• Exercise details:
Word for word, restate every record, though not the pictures.

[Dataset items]
========================================================================

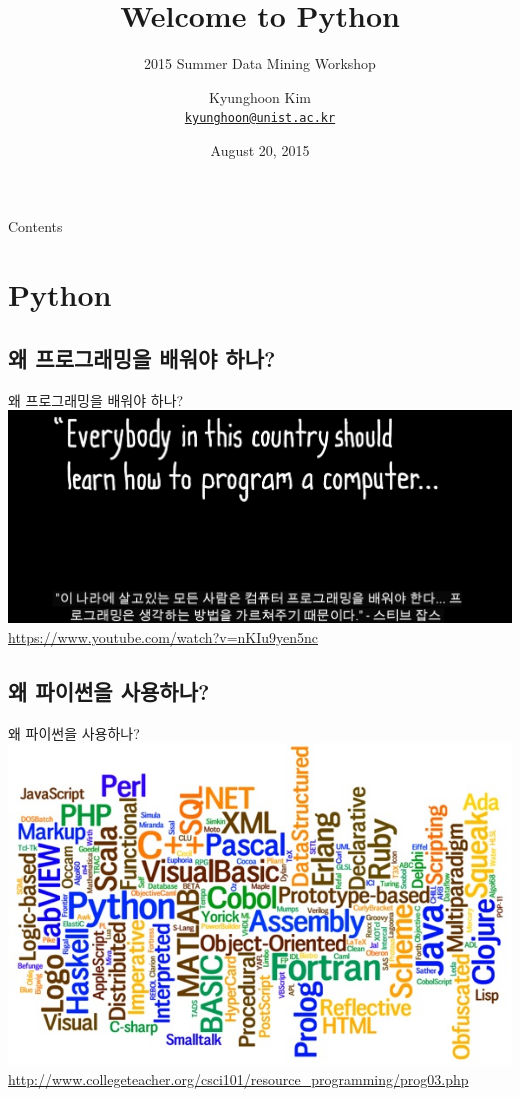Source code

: \documentclass[10pt]{beamer}
\title{Welcome to Python}
\subtitle{2015 Summer Data Mining Workshop}  %
\date{August 20, 2015}
\author{
  Kyunghoon Kim\\
  \href{mailto:kyunghoon@unist.ac.kr}{{\tt kyunghoon@unist.ac.kr}}
}
\institute[
  Dept.\ of Mathematical Sciences\\
  UNIST\\
  Republic of Korea
] %
{%
  Department of Mathematical Sciences\\
  Ulsan National Institute of Science and Technology\\
  Republic of Korea
  
}
\begin{document}
{\aauwavesbg%
\begin{frame} %
  \titlepage
\end{frame}}

\begin{frame}{Contents}{}
\tableofcontents
\end{frame}

\section{Python}
\subsection{왜 프로그래밍을 배워야 하나?}
\begin{frame}{왜 프로그래밍을 배워야 하나?}{}
	\centering
	\includegraphics[scale=0.25]{contents/program.jpg}\\
	\url{https://www.youtube.com/watch?v=nKIu9yen5nc}
\end{frame}

\subsection{왜 파이썬을 사용하나?}
\begin{frame}{왜 파이썬을 사용하나?}{}
	\centering
	\vspace{3mm}
	\includegraphics[scale=0.51]{contents/progLanguages.jpg}\\
	\tiny{\url{http://www.collegeteacher.org/csci101/resource_programming/prog03.php}}
\end{frame}
\end{document}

========================================================================

• Task solution:
Source code

: \documentclass[10pt]{beamer}
\title{Welcome to Python}
\subtitle{2015 Summer Data Mining Workshop}  %
\date{August 20, 2015}
\author{
  Kyunghoon Kim\\
  \href{mailto:kyunghoon@unist.ac.kr}{{\tt kyunghoon@unist.ac.kr}}
}
\institute[
  Dept.\ of Mathematical Sciences\\
  UNIST\\
  Republic of Korea
] %
{%
  Department of Mathematical Sciences\\
  Ulsan National Institute of Science and Technology\\
  Republic of Korea
  
}
\begin{document}
{\aauwavesbg%
\begin{frame} %
  \titlepage
\end{frame}}

\begin{frame}{Contents}{}
\tableofcontents
\end{frame}

\section{Python}
\subsection{왜 프로그래밍을 배워야 하나?}
\begin{frame}{왜 프로그래밍을 배워야 하나?}{}
	\centering
	\includegraphics[scale=0.25]{contents/program.jpg}\\
	\url{https://www.youtube.com/watch?v=nKIu9yen5nc}
\end{frame}

\subsection{왜 파이썬을 사용하나?}
\begin{frame}{왜 파이썬을 사용하나?}{}
	\centering
	\vspace{3mm}
	\includegraphics[scale=0.51]{contents/progLanguages.jpg}\\
	\tiny{\url{http://www.collegeteacher.org/csci101/resource_programming/prog03.php}}
\end{frame}
\end{document}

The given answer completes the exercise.